Denize girdiğim bir sahil kenarında çocuklar ilgimi çekmişti. Küçük rengarenk taşlar topluyorlar, sanki bir hazine bulmuşçasına seviniyorlardı. Bulduklarına baktım, kırılan içki şişelerinin parçalarıydı. Belli ki sarhoşlar kurtulmak istedikleri akıllarının bağlarını çözünce içlerinde biriktirdikleri öfkeyi şişelerden çıkarmışlar, kırıp denize atmışlardı. Lakin ilginç olan ise; Neşterden daha keskin olan cam parçalarının sahile vuran dalgalar maharetiyle kenarları iyice törpülenmiş, bakanın bir cam parçası olduğunu anlayamayacağı hatta değerli taşlara benzer bir hal almış olmalarıydı. Deniz törpülemiş, yuvarlamış ve yumuşak hatlı bir kıvama sokmuştu her birini.

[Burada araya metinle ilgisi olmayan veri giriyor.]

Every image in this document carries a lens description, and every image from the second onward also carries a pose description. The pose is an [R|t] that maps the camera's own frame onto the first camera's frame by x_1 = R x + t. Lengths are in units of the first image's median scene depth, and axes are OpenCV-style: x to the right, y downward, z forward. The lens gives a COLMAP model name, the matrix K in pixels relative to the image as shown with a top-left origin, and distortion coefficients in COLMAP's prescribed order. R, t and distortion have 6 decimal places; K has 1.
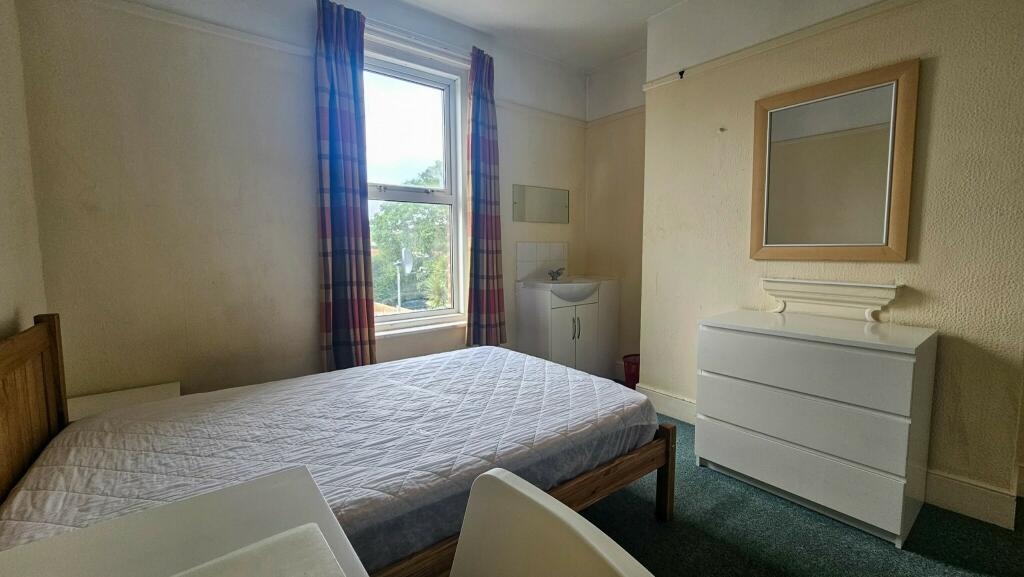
lens RADIAL K [[424.3, 0, 512.0], [0, 424.3, 288.5], [0, 0, 1]] dist [0.004990, 0.000149]
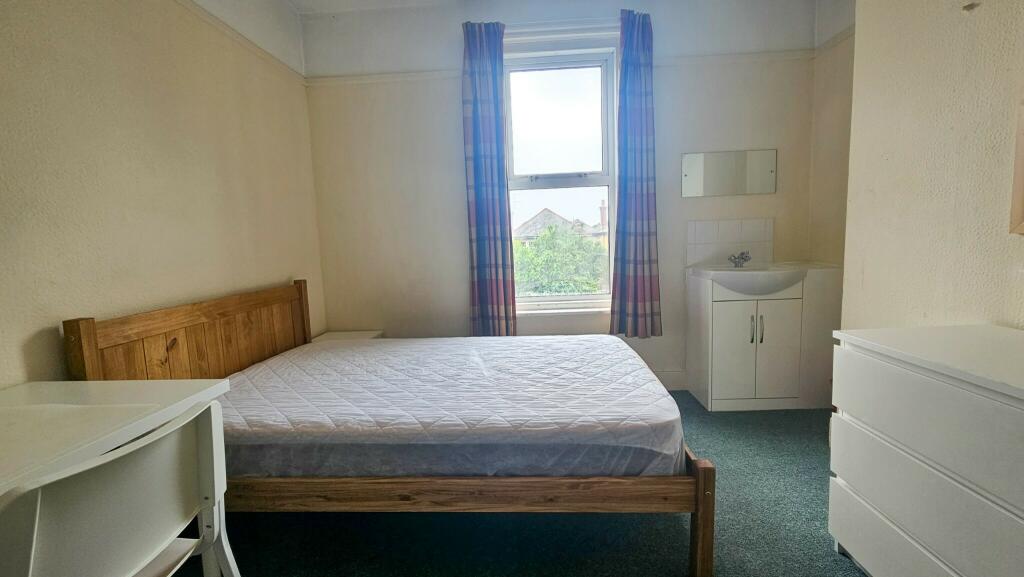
lens RADIAL K [[424.3, 0, 512.0], [0, 424.3, 288.5], [0, 0, 1]] dist [0.004990, 0.000149]
pose [[0.758702, 0.053923, -0.649203, 0.427483], [-0.028809, 0.998371, 0.049258, -0.008420], [0.650801, -0.018669, 0.759019, 0.163149]]
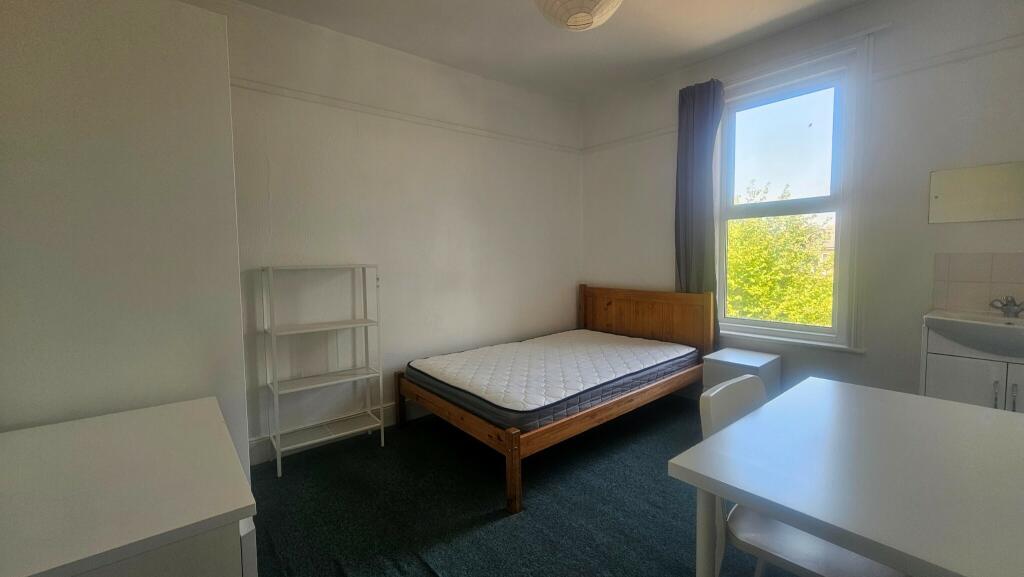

Denizin kenarında taşlara vurularak kırılmış ve parçalara ayrılmış bira şişelerine ilişti gözüm birden. Kenarları bir celladın elinde parlayan kılıç gibi duruyordu. Deniz görmüş cam parçasıyla görmemişin ahvali gözümün önündeydi işte!
Köşeleri törpü görmemiş, hayatın bencilce bakışlarından bir şey eksiltmediği keskin kenarlı insanlarda mı öyleydi acaba? Dokunanın canını yakan, kesip ayrıştıran, kanatan sadece taşlar mıydı? insan diye işaret ettiğimiz beşerde de böyle haller mevcut muydu? Harman oldu zihnim.
Hayatın dış yüzünün sahra-yı kesret, iç yüzünün ise umman-ı vahdet tabir olunduğu iklimde ömür sürenlerin miyârına göre; varlık bir vahdet deniziydi. Allah’ta ve Allah’la yaşayanların törpülenmiş huyları varlığı incitmiyordu. Sahra-yı kesretin taşlarına başını çarpa çarpa hayat yolunu yürüyenlerin bâhâsı ise kırık bir bira şişesi parçasının keskinliğinde, kalbe başını diken, cellat muradına bendelik yapan keskinlikten ve batıcılıktan öteye geçemiyordu.
Piramitlerin ucuna bakınca yücelere ulaşma ve hatta sahip olma dürtüsünün mücessemleşmiş halini ayan beyan görürsünüz. Taş değildir başını göğe diken. Enaniyet ve kibrin taşa işlenmiş halidir. Kubbelerimize bakın birde. Göğe doğru yükselir, lakin batıp can yakacak bir maksat barındırmaz bünyesinde. Hafifçe dokunup geçen bir dost nazarının, bir dilber başından eğilmiş zülfün, yar cemâlinde secde kılan kaşların lisânı halini kubbelerimizde görürsünüz. Lakin; bir denizin dışına, birde içine bakacak nazara sahipseniz !
İçe bakınca dışarıdan, dışı görünce içeriden habersiz olana gâfil deseler gerek.
Bir cam parçası gibi bir bıçak gibi olma ey sözüm. Kesip ayırma ruhları bedenlerinden.
Bir piramidin sivriliği ile sarfı nazar kılma ey gözüm.
Batmasın bakışların etten ve kemikten yaratılmış acizler zümresine.